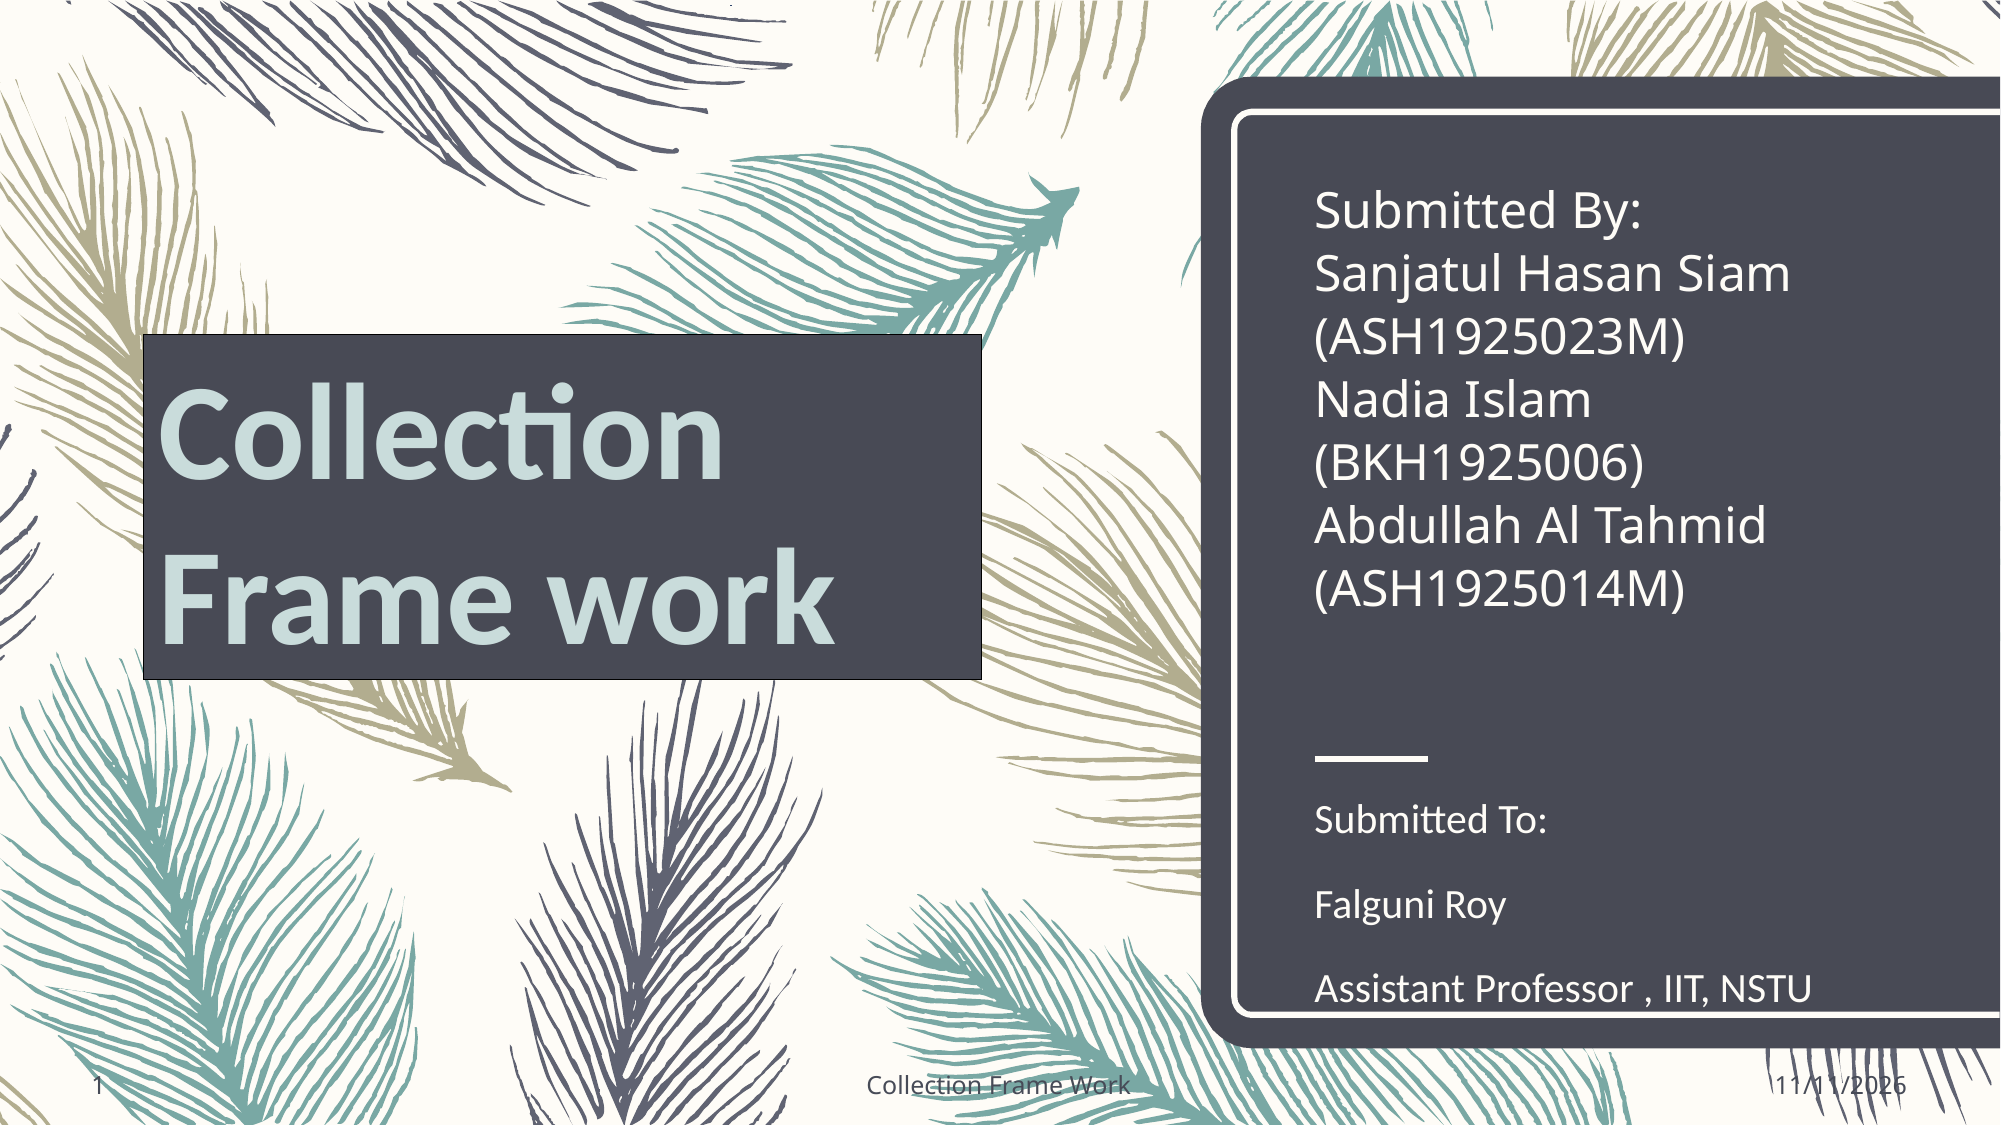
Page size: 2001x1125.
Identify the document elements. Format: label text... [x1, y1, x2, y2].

title Submitted By: Sanjatul Hasan Siam (ASH1925023M) Nadia Islam (BKH1925006) Abdullah Al Tahmid (ASH1925014M) [1299, 167, 1922, 718]
footer Collection Frame Work [661, 1056, 1337, 1117]
text_box Collection Frame work [143, 334, 982, 680]
subtitle Submitted To: Falguni Roy Assistant Professor , IIT, NSTU [1299, 769, 1922, 982]
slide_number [1472, 1056, 1922, 1117]
slide_number 1 [76, 1056, 529, 1117]
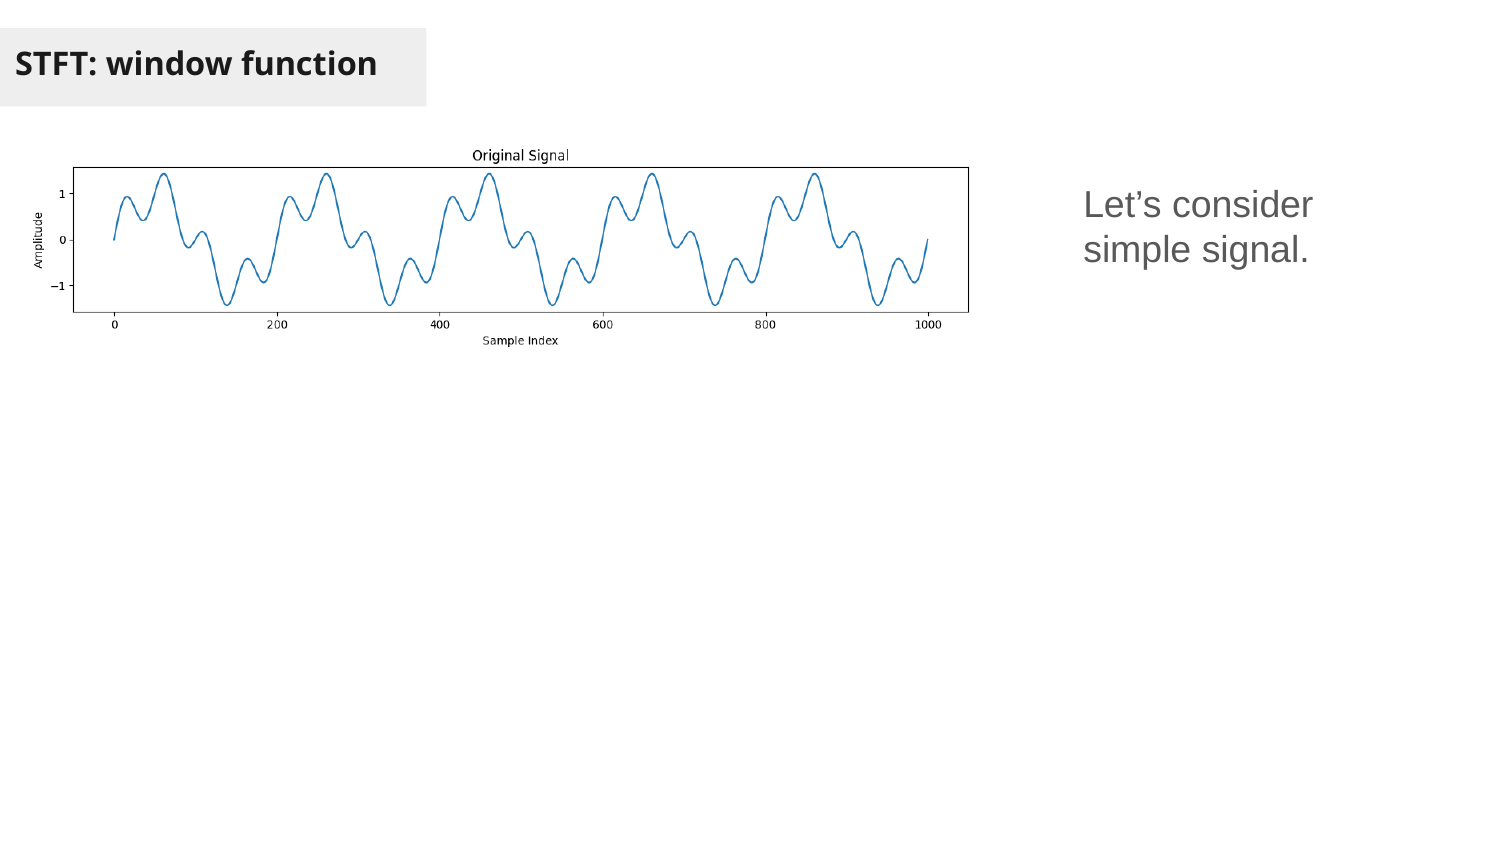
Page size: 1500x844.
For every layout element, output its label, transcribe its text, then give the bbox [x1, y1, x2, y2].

text_box STFT: window function [0, 28, 427, 107]
picture [24, 141, 975, 353]
text_box Let’s consider simple signal. [1068, 165, 1368, 301]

+ + + +

■ **Exercise details**
Please find all lines of the entries that hold the string "size" and copy them.

■ **Response area**
Page size: 2001x1125.
Page size: 1500x844.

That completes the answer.